Start of Supplied passage

This article was published on the 1kx fund's medium, author: Dmitriy Berenzon, research partner at the cryptocurrency investment fund 1kx, translated by Li Ke.

Although non-fungible tokens (NFTs) have existed since early 2018, they were initially only applied by a handful of cryptocurrency enthusiasts in niche use cases, such as collecting digital cats. Three years later, we are witnessing artists, designers, game developers, musicians, and writers beginning to adopt this technology.

This is because NFTs, like Bitcoin and decentralized finance (DeFi), represent a financial, social, and political movement. They enable the authentication and provenance of digital content and allow people to purchase this content from creators around the world in an instant value transfer manner. This movement is particularly driven by individuals from various industries or regions that find it challenging to monetize their work directly.

To some extent, we are still far from the widespread application of this technology and have yet to fully realize its potential.

The first phase of the technology's application is the tokenization of off-chain and on-chain media assets, while the second phase will involve using DeFi protocols to finance these assets to enhance their value proposition and apply them to new use cases.

In this article, I will discuss why DeFi protocols are beneficial for NFTs, present several financial use cases utilizing NFTs, and explore the future prospects of NFT assets.

DeFi is the Rocket Fuel for NFTs

Financing NFTs through DeFi protocols addresses many of the challenges NFTs face today, particularly:

Accessibility

Since NFTs are unique by definition, buyers often need specialized knowledge about specific assets to make informed buying and selling decisions. Additionally, the scarcity of unique assets can quickly drive up their prices, making them unaffordable for buyers.

These two factors increase the barriers to entry for new buyers in the market and hinder the value accumulation of NFTs themselves; since part of the value of NFTs comes from their underlying communities, limiting access for long-tail buyers makes it difficult for NFTs to penetrate the entire internet. DeFi protocols can reduce the capital and knowledge requirements for participating in the NFT market and open the floodgates for a new wave of retail users.

End of Supplied passage
Start of Record list

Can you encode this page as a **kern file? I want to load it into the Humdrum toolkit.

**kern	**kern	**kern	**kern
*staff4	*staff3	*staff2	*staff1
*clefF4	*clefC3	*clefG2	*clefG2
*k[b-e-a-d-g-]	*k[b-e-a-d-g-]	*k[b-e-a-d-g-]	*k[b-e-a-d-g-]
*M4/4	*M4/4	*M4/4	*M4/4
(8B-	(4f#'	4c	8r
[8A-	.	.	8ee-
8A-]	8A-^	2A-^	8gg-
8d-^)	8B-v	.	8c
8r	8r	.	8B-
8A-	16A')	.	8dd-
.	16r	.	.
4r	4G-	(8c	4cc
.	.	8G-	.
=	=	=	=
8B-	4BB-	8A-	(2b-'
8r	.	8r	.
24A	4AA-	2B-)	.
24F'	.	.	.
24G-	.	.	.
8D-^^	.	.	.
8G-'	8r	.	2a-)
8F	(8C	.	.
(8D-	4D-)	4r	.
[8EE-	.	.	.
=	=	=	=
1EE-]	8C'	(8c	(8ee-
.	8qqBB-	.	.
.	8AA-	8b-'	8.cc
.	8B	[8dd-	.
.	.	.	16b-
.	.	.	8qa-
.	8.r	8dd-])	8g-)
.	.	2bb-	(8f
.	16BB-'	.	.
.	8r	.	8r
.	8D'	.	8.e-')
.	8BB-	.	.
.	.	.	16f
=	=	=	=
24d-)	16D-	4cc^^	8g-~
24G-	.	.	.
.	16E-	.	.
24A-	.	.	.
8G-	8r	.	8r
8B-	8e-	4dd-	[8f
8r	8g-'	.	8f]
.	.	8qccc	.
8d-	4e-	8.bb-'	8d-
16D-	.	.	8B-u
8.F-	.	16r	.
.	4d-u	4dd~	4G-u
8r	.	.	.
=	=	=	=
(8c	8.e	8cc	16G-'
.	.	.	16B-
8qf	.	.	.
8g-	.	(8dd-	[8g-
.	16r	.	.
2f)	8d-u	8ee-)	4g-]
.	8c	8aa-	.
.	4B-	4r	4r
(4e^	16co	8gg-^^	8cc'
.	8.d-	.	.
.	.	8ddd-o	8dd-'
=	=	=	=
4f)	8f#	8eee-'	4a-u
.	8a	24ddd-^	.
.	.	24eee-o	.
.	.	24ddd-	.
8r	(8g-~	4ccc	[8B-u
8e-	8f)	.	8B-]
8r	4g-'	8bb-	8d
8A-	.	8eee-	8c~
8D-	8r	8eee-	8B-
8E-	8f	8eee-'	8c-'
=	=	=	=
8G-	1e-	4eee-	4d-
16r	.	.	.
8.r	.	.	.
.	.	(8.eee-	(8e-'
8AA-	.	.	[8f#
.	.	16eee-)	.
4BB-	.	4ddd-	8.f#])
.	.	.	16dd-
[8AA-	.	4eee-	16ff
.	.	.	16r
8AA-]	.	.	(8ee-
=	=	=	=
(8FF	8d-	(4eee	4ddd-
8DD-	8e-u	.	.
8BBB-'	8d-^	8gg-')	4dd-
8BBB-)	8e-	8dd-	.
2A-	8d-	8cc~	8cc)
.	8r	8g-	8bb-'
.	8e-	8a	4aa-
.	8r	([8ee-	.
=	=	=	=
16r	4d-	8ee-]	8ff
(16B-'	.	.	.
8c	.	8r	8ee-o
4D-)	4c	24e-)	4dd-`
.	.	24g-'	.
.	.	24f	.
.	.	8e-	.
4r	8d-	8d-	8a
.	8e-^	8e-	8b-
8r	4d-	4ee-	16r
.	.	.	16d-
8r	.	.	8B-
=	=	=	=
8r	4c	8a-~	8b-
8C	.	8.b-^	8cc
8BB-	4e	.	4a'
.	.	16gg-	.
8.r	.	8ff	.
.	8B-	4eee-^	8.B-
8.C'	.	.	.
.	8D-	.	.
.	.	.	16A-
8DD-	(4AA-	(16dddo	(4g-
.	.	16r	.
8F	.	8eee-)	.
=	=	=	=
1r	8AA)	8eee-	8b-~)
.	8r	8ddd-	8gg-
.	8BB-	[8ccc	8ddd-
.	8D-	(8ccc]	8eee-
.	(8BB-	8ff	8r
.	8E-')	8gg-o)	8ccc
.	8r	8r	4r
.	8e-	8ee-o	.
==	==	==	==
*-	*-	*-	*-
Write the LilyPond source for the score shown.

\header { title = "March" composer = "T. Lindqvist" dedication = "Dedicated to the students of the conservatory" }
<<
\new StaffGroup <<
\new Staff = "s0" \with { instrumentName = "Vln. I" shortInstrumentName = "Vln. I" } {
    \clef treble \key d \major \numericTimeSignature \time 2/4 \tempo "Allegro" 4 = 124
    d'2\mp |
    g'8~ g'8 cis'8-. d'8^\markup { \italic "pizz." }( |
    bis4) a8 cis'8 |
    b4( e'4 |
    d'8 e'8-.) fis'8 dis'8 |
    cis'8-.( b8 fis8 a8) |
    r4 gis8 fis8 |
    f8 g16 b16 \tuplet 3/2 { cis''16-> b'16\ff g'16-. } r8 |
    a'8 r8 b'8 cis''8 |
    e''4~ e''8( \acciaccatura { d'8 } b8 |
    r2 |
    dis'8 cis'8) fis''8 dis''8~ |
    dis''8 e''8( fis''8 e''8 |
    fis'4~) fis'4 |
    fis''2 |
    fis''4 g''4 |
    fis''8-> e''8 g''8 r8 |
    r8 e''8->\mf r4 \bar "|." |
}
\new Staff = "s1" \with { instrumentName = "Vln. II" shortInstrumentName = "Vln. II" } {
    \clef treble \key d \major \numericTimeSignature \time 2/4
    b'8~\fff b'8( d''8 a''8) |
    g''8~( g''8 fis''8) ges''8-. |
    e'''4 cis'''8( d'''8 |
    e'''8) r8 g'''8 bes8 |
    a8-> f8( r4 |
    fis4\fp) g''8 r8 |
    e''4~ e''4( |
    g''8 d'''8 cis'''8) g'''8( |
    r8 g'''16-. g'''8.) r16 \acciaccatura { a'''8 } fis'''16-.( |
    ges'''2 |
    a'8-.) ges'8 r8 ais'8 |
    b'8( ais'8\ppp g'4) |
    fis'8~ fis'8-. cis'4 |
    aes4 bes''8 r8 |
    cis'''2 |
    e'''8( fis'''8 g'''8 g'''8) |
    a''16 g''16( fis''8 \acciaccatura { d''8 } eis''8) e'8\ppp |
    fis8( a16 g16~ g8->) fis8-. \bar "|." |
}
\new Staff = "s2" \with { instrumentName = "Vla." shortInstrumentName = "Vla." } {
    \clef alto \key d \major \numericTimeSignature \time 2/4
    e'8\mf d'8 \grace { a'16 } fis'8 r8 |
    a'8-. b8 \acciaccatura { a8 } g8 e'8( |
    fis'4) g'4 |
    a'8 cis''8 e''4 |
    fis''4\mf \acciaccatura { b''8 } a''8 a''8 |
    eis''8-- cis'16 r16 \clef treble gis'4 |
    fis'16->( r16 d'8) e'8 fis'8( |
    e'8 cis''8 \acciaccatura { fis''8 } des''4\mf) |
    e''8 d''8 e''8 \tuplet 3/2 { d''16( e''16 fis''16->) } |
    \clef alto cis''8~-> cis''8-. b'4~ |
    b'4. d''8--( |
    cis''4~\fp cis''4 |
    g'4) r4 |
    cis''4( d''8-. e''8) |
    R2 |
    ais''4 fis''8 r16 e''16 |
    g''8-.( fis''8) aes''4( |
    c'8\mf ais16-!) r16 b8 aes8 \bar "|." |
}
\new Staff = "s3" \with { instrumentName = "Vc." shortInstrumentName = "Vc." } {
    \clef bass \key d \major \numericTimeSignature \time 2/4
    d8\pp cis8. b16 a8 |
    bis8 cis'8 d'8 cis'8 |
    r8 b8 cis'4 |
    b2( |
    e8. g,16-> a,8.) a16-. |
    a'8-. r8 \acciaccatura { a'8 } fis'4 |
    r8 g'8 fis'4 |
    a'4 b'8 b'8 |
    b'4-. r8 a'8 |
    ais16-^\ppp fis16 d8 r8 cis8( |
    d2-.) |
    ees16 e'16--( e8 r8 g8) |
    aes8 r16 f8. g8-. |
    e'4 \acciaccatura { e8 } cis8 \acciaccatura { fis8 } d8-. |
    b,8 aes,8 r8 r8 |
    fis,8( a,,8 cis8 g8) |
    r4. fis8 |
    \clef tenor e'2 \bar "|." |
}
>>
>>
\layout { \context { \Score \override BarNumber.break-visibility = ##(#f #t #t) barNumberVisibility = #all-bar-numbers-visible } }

End of Record list

Written exercise A
According to the NFT article, since when have non-fungible tokens existed?
Written exercise B
Summarize the NFT article in two sentences.
Written exercise C
Pick up the NFT article from the point where it stops and continue it.
The records were taken from a separate source.

Output A
Since early 2018.

Output B
Non-fungible tokens, once limited to niche uses such as collecting digital cats, are now being adopted by artists, designers, game developers, musicians, and writers because they enable authentication, provenance, and instant purchase of digital content from creators around the world. Financing NFTs through DeFi protocols addresses challenges such as accessibility, since lowering the capital and knowledge requirements can open the NFT market to a new wave of retail users.

Output C
Liquidity

Liquidity markets with specific NFT buyers and sellers lead to better price discovery, as they increase the speed at which NFTs are traded in the secondary market—i.e., the more transactions occur, the stronger the perception of the fair market value of NFTs. This makes it easier for sellers to profit from their work and allows inexperienced buyers to enter new markets more easily, as they can exit their investments more readily if they wish.

Utility

Authentication and provenance are important attributes of NFTs, fully realized by permissionless cryptographic networks, but their value proposition has yet to resonate fully with retail investors. The rich utility of DeFi protocols, such as access to cash flow, content, and experiences, will attract a broader mainstream audience to purchase NFT assets.

Synergies Between DeFi and NFTs

There are many excellent use cases that combine DeFi and NFTs:

Collateral

Banks have been providing loans secured by traditional art since the 1980s, which is a big business: Deloitte estimates that the global art-backed loan market was valued at $21 billion to $24 billion in 2019.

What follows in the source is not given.